Der ehemalige Vorstandschef Heribert Bruchhagen, der die Frankfurter Eintracht finanziell sanierte, bei der Weiterentwicklung aber an Grenzen stieß, sprach immer von einer „zementierten“ Tabelle. Die Töne aus dem Hessenland waren ruhig und bedacht vorsichtig, Kampfansagen gab es von Bruchhagen nicht zu hören.

Steubing sieht noch viel Luft nach oben

Seit 2016 hat sich der Wind allerdings gedreht und Wolfgang Steubing sieht gegenüber Bild die Grenzen der Eintracht noch lange nicht erreicht: „Viel! Ich glaube, wir haben erst ein Drittel dessen erreicht, was möglich ist.“ Der Begriff „schlafender Riese“ ist häufig im Bezug auf Traditionsvereine gefallen. In Frankfurt sind inzwischen die richtigen Leute an den wichtigen Stellen aufgewacht, der Klub erlebte in der wirtschaftlicher und sportlicher Erfolg das beste Jahr der bald 120-jährigen Vereinsgeschichte.

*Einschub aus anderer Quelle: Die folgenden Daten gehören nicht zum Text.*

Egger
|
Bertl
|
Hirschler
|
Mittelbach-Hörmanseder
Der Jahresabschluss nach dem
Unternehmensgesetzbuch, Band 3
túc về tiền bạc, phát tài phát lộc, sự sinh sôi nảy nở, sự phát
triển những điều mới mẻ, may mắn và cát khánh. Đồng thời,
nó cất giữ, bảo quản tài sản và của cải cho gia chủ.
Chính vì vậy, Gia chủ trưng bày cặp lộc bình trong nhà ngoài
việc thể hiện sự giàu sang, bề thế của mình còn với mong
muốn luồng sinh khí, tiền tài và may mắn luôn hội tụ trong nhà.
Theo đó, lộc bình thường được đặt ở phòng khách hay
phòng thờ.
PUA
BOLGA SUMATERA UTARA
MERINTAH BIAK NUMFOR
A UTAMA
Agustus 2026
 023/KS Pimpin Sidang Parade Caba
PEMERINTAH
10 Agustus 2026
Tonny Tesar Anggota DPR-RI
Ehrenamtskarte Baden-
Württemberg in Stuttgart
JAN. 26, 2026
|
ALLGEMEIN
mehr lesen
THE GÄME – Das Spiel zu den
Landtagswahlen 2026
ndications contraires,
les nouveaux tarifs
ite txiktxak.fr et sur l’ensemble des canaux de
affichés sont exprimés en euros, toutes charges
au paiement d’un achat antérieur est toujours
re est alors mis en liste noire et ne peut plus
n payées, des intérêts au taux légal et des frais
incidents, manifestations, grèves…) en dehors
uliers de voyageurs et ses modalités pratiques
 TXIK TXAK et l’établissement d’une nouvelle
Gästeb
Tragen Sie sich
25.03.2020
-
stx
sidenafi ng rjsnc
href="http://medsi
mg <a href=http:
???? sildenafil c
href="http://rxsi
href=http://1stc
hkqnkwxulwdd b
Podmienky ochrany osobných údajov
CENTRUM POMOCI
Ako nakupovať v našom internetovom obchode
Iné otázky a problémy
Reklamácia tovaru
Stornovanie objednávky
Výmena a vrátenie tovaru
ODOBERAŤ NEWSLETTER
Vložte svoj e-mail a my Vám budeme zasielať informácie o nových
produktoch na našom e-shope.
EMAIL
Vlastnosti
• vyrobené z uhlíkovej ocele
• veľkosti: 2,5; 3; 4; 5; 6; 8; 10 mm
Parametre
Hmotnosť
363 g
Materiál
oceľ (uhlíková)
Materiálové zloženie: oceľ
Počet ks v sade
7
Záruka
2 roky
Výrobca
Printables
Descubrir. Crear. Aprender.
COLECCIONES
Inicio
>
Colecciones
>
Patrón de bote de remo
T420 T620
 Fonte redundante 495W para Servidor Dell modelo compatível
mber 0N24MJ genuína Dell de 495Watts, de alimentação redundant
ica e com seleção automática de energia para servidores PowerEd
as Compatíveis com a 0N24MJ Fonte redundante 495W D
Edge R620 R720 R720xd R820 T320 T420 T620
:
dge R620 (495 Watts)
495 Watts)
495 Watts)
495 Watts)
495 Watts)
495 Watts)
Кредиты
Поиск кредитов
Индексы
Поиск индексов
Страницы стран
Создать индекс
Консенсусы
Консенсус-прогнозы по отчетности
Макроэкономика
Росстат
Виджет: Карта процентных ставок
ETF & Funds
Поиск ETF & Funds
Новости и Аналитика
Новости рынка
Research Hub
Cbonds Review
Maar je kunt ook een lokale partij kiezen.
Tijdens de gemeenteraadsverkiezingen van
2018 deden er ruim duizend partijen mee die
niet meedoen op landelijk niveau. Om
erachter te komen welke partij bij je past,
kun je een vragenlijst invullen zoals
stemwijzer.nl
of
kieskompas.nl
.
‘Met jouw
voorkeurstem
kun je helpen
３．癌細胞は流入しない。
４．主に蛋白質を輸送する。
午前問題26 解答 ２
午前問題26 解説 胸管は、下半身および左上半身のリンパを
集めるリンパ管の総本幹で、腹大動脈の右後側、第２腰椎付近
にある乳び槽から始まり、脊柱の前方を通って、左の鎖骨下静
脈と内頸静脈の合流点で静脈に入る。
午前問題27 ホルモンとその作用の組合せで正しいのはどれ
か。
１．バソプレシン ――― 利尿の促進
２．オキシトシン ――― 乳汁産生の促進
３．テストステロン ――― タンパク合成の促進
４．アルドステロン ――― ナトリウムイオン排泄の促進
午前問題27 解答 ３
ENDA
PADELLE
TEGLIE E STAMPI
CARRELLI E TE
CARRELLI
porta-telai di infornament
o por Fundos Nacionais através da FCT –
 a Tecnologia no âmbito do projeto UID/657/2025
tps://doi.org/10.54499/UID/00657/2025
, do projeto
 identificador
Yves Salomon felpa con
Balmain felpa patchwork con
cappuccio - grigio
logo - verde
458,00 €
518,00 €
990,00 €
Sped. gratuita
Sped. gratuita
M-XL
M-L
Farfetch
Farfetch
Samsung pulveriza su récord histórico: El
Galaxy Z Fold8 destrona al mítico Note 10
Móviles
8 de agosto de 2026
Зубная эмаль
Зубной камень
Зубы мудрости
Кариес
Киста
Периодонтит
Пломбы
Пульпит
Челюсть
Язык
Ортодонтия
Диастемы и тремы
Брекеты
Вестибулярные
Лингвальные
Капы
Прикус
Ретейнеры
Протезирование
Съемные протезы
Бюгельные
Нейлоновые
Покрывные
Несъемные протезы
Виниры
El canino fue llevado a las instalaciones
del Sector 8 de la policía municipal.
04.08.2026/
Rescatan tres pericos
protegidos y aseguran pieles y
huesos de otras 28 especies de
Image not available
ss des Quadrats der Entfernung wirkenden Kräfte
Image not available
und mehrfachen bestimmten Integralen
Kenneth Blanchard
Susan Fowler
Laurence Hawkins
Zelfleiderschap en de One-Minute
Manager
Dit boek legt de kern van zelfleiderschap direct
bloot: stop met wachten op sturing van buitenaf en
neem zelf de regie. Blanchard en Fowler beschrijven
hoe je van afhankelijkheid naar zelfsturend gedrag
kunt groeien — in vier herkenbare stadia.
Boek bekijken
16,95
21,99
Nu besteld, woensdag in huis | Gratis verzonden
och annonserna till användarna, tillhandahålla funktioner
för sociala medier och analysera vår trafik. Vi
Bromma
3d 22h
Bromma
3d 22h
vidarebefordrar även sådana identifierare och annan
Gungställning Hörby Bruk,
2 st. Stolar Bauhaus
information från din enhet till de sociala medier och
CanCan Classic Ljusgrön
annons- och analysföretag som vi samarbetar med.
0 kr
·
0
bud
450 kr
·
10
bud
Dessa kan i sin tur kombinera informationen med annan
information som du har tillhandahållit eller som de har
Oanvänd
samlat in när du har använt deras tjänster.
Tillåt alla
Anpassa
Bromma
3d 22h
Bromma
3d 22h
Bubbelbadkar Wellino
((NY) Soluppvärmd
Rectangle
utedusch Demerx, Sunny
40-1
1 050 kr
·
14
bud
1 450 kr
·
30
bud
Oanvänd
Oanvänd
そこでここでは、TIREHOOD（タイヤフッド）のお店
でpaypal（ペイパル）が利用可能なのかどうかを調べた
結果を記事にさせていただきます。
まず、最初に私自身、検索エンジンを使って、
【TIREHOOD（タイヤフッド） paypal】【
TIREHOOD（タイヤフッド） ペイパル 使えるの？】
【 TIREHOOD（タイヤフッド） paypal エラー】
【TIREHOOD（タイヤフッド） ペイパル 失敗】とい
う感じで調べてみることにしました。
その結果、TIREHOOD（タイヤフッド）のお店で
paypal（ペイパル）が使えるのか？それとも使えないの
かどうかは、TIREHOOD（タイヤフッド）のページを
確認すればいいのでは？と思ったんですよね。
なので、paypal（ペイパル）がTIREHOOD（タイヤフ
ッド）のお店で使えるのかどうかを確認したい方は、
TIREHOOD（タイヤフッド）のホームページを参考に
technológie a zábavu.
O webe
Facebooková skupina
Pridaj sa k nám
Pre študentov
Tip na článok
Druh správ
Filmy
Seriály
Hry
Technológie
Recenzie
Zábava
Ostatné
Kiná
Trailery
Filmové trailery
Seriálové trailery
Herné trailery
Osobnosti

Blick richtet sich nach oben

Der Blick, so der Aufsichtsratschef, soll sich in Zukunft konstant in die Regionen richten, in denen sich der Tabellensechste aktuell aufhält: „Auf Dauer wollen wir keine Abstiegssorgen mehr haben, sondern um die internationalen Plätze spielen. Zurzeit ist Europa noch ein positiver Ausrutscher.“ Fahrten nach Rom, Marseille oder Charkiw sollen keine Ausnahme mehr bleiben, sondern die Regel werden.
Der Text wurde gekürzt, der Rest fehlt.